= SOURCE TEXT =
+ + + +

Re: [PATCH 4/4] iio: adc: stm32-dfsdm: add scale and offset support

[Date Prev][Date Next][Thread Prev][Thread Next][Date Index][Thread Index]

 



Hi Jonathan,


If 'backend' option turns out to be the most appropriated to match DFSDM
constraints, I can prepare some patches to support it.
Would you have some guidelines or requirements for the implementation of
such feature, in this case ?

Closest example is that rcar-gyroadc but in this case we'd want to define
something standard to support the modulators so that if we have other filters
in future we can reuse them.

That means implementing them as child devices of the filter - probably put
the on the IIO bus, but as different device type.  Take a look at how
triggers are done in industrialio-trigger.c
You need struct device_type sd_modulator
and a suitable device struct (burred in an iio_sd_modulator struct probably).

Also needed would be a bunch of standard callbacks to allow you to query things
like scaling.   Keep that interface simple. Until we have a lot of modulator
drivers it will be hard to know exactly what is needed.  Also whilst we don't
have many it is easy to modify the interface.

Then have your filter driver walk it's own dt children and instantiate
appropriate new elements and register them on the iio_bus.  They will have
the filter as their parent.

There are various examples of this sort of thing in tree.
If you want a good one, drivers/cxl does a lot of this sort magic to manage
a fairly complex graph of devices including some nice registration stuff to
cause the correct device drivers to load automatically.

Hmm.  Thinking more on this, there is an ordering issue for driver load.
Instead of making the modulator nodes children of the modulator, you may need
to give them their own existence and use a phandle to reference them.
That will let you defer probe in the filter driver until those
modulator drivers are ready.

This isn't going to be particularly simple, so you may want to have a look
at how various other subsystems do similar things and mock up the dependencies
to make sure you have something that doesn't end up with a loop of dependencies.
In some ways the modulators are on a bus below the filter, but the filter driver
needs them to be in place to do the rest.

+ + + +

= EXTRACTED INFORMATION =
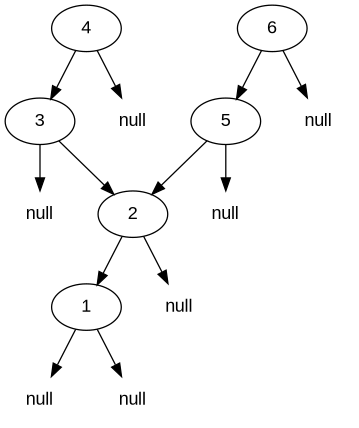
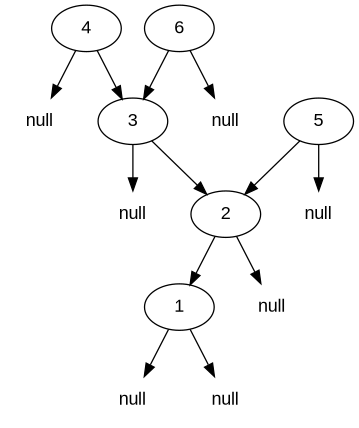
  digraph {
    fontname="Liberation Sans"
    node [fontname="Liberation Sans" shape=plaintext]
    edge [fontname="Liberation Sans"]
    n1 [label=1 shape=""]
    n2 [label=null]
    n3 [label=null]
    n4 [label=2 shape=""]
    n5 [label=null]
    n6 [label=3 shape=""]
    n7 [label=null]
    n8 [label=4 shape=""]
    n9 [label=null]
    n10 [label=5 shape=""]
    n11 [label=null]
    n12 [label=6 shape=""]
    n13 [label=null]
    n1 -> n2
    n1 -> n3
    n4 -> n1
    n4 -> n5
    n6 -> n4
    n6 -> n7
    n8 -> n6
    n8 -> n9
    n10 -> n4
    n10 -> n11
-   n12 -> n10
+   n12 -> n6
    n12 -> n13
  }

+ + + +

= REQUIRED TASK =
Transcribe the whole mailing-list reply about adding scale and offset support to the DFSDM driver, word for word. The material was taken from a different source than the text.

= OUTPUT OF THE TASK =
Re: [PATCH 4/4] iio: adc: stm32-dfsdm: add scale and offset support

[Date Prev][Date Next][Thread Prev][Thread Next][Date Index][Thread Index]

 



Hi Jonathan,


If 'backend' option turns out to be the most appropriated to match DFSDM
constraints, I can prepare some patches to support it.
Would you have some guidelines or requirements for the implementation of
such feature, in this case ?

Closest example is that rcar-gyroadc but in this case we'd want to define
something standard to support the modulators so that if we have other filters
in future we can reuse them.

That means implementing them as child devices of the filter - probably put
the on the IIO bus, but as different device type.  Take a look at how
triggers are done in industrialio-trigger.c
You need struct device_type sd_modulator
and a suitable device struct (burred in an iio_sd_modulator struct probably).

Also needed would be a bunch of standard callbacks to allow you to query things
like scaling.   Keep that interface simple. Until we have a lot of modulator
drivers it will be hard to know exactly what is needed.  Also whilst we don't
have many it is easy to modify the interface.

Then have your filter driver walk it's own dt children and instantiate
appropriate new elements and register them on the iio_bus.  They will have
the filter as their parent.

There are various examples of this sort of thing in tree.
If you want a good one, drivers/cxl does a lot of this sort magic to manage
a fairly complex graph of devices including some nice registration stuff to
cause the correct device drivers to load automatically.

Hmm.  Thinking more on this, there is an ordering issue for driver load.
Instead of making the modulator nodes children of the modulator, you may need
to give them their own existence and use a phandle to reference them.
That will let you defer probe in the filter driver until those
modulator drivers are ready.

This isn't going to be particularly simple, so you may want to have a look
at how various other subsystems do similar things and mock up the dependencies
to make sure you have something that doesn't end up with a loop of dependencies.
In some ways the modulators are on a bus below the filter, but the filter driver
needs them to be in place to do the rest.